Files

1.5 KiB

Verification Code Reader

When a service sends a verification code by email (Avis, banks, accounts), the agent can read it from the inbox before the user can find it manually.

Workflow

  1. User triggers a login that sends a code email (e.g. entering email on avis.com)
  2. User says "check email for code" or the workflow expects the code
  3. Search IMAP for the security-code email from that sender
  4. Extract the code and relay it

Finding the code in the email

Security-code emails are typically text-only or minimal HTML. The code itself can be:

  • In the subject line (rare)
  • In the body as a bold or large number after "security code" or "verification code"
  • In a table row labeled "Your Security Code"

Searching strategy

# Search recent emails from the sender
status, data = conn.search(None, f'(FROM "avis@e.avis.com" SINCE "{since}")')

The sender is typically:

  • Avis: avis@e.avis.com — subject "Avis: Your security code"
  • Other services follow similar patterns

Pitfalls

  • Security codes expire fast — most are valid for 5-15 minutes.
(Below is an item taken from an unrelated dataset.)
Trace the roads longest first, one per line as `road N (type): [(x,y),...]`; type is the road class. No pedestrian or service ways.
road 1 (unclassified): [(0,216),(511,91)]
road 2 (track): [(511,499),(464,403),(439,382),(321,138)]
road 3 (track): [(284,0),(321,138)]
Don't over-optimize search patterns, just grab the latest email from that sender.
  • HTML emails may obfuscate the code — if you can't find a numeric pattern, strip all tags and look for "code" context: re.search(r'code[:\s]*(\d{4,8})', clean_body, re.IGNORECASE)
  • One-time passwords (OTP) vs link-based auth — some services send a magic link instead of a numeric code. If no numeric pattern matches, check for a URL containing token= or code= in the body.